If an organisation fails to get into the esteemed portfolio funding, organisations are left to survive on funding they can muster from project to project or from their own internal capital or rich benefactors, which means that, particularly smaller, organisations have to put almost as much effort into finding funds as they do to actually produce concerts, content, projects and so forth. 

With this understanding, it is no surprise that the Covid-19 pandemic has created such a disastrous situation for those in the arts. 

As physical concerts have blocked that form of income stream, funds have been diverted to plug the holes that have appeared, meaning future funding could be at risk of being lessened and with little support to cover the meantime and little indication of how long the situation will last, organisations struggle to muster the organisational power to navigate this particular storm. 

In some ways, Britain being behind on the Covid-19 response has meant we can learn from the examples of Germany and other nations as they have eased lockdown. However this is little consolation as arts in Germany are consistently better funded, meaning they are nowhere near this form of crisis.

If classical music in Britain maintains this current model, with performers often living precariously and having to juggle multiple jobs, and large bodies being localised to certain large cities, classical music will collapse — it may not be as a result of Covid-19, but it cannot maintain itself permanently. 

What needs to be fought for is a model similar to the Soviet or current German model, where each region — be it on a municipality/federalised manner or county basis — has specific regularised funds to allow at least an orchestra and opera house, and infrastructure from learner to professional can be stable in such a manner that chorus singers can dedicate themselves fully to their job and not have to juggle extra auditions in the hope of making enough to pay rent. 

If this is done on a county-to-county basis, Kent, Cornwall, Devon, Monmouthshire, Durham, Pembrokeshire, Lanarkshire, the Isle of Man and every other county in Britain would have their own orchestra and opera house. 

Simply think of the thousands of musicians who would have stable employment because of this model. 

Beyond that, if every county has their own opera house and orchestra, these institutions, formerly seen as bastions of bourgeois culture, could actually shift and connect to their community completely. 

Our current situation forces national companies like the Scottish Chamber Orchestra or Welsh National Opera to attempt to make outreach or education address huge areas of children and youth — things this big cannot hit every local concern, or risks repeating one model to all regions. 

Whereas if we have bodies that can serve a smaller region the communal ownership of the orchestra or opera house is only increased.

▸ Work request 1
In the passage on classical music funding in Britain, what two institutions would every county have under the proposed county-to-county model?
▸ Work request 2
Copy the passage on classical music funding word for word, from "If this is done" up to and including "to all regions.".

▸ Excerpted records
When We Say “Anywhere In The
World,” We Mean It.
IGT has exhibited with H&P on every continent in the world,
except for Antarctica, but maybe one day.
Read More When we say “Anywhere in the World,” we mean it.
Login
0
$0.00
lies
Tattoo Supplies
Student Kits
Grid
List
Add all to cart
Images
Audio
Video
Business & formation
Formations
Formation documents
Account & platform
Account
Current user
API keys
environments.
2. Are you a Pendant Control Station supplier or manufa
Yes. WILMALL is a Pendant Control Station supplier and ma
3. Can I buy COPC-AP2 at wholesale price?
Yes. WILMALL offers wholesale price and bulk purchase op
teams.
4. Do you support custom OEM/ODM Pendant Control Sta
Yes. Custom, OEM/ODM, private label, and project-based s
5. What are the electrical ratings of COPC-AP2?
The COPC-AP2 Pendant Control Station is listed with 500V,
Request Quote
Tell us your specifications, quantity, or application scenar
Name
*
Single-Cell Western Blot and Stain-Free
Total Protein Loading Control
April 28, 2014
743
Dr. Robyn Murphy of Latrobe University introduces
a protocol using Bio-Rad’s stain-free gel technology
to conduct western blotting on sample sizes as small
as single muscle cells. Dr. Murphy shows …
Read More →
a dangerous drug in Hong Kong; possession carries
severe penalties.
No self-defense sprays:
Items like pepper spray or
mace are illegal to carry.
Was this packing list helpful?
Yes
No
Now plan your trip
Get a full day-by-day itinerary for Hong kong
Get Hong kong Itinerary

▸ Exercise output 1
An orchestra and an opera house.

▸ Exercise output 2
If this is done on a county-to-county basis, Kent, Cornwall, Devon, Monmouthshire, Durham, Pembrokeshire, Lanarkshire, the Isle of Man and every other county in Britain would have their own orchestra and opera house. 

Simply think of the thousands of musicians who would have stable employment because of this model. 

Beyond that, if every county has their own opera house and orchestra, these institutions, formerly seen as bastions of bourgeois culture, could actually shift and connect to their community completely. 

Our current situation forces national companies like the Scottish Chamber Orchestra or Welsh National Opera to attempt to make outreach or education address huge areas of children and youth — things this big cannot hit every local concern, or risks repeating one model to all regions.